Grande dame Charley Toorop (1891-1955) occupied an exceptional place in the Dutch art world before the Second World War. Not only did Charley Toorop fight for her own place in a men's stronghold, she also had to prove herself artistically to her father, the famous artist Jan Toorop. Daughter Toorop, however, developed her own style. Her work cannot be linked to a specific movement or group.
Toorop's portraits - she preferred to paint people or groups of people - were harder, sharper and less detailed than that of her neorealistic contemporaries. She had smelled of international expressionism, admired Van Gogh and painted with a social-realistic touch. Her heavily applied lines and strong use of color provide a violent and exciting effect.
Heavy-set lines and strong use of color
Toorop lived for art and turned out to be a fanatic networker. Artists who mattered visited her. Whether they were early or celebrated, it didn't matter. Talent and drive was the only admission requirement for painters, filmmakers and writers to her entourage.
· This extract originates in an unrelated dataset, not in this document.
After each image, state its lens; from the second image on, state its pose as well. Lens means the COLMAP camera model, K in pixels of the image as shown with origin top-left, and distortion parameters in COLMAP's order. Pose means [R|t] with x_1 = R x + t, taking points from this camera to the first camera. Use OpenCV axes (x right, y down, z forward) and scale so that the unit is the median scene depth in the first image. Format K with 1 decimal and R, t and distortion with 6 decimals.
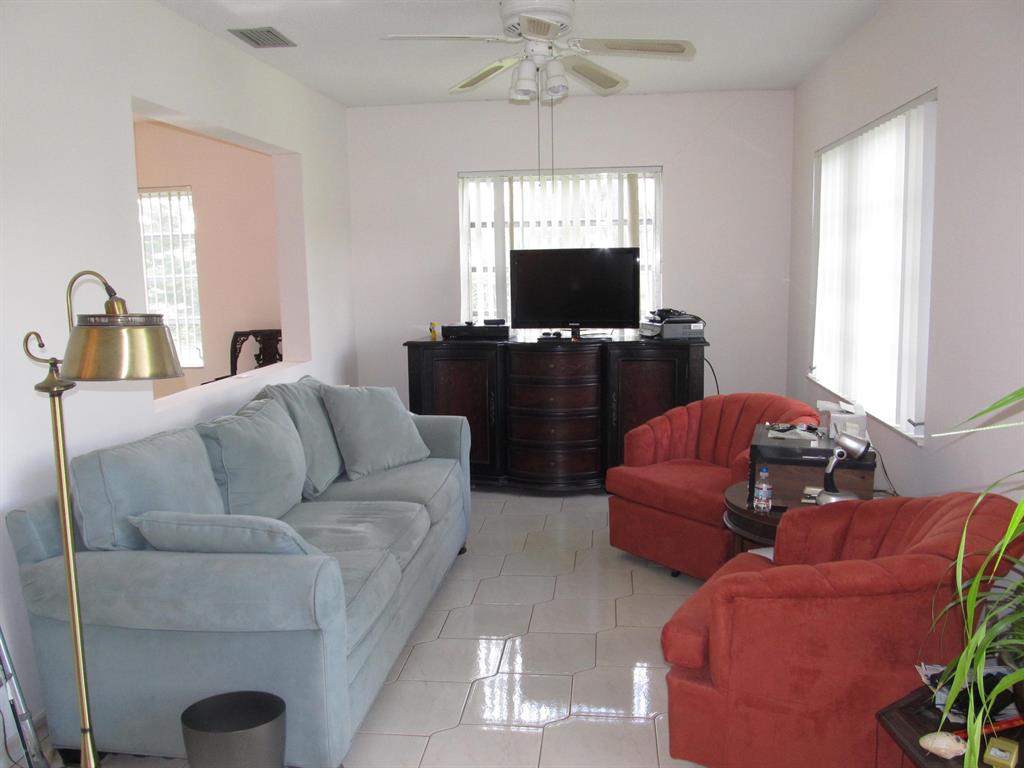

And it wasn't just people who shared her taste. Toorop was known for lively discussions with her guests, which she also continued to conduct through the toilet door.
Toorop lived for art
As a divorced mother of three, whom she mainly raised by others, she chose a lifestyle that raised eyebrows. In fact, she probably lived the same kind of life as her male colleagues. Her two sons, Edgar and John Fernhout, joined the Toorop artist dynasty and achieved artistic success. John became a filmmaker, Edgar started painting. And he too had to fight to find his own style, with the oeuvre of his mother and grandfather as an artistic burden.
As the largest museum for Modern Realism, the art collection of Hans and Monique Melchers forms the core of Museum MORE. The special museum aims to manage this collection, an important part of our national cultural heritage, for future generations and to make it permanently accessible to a wide public.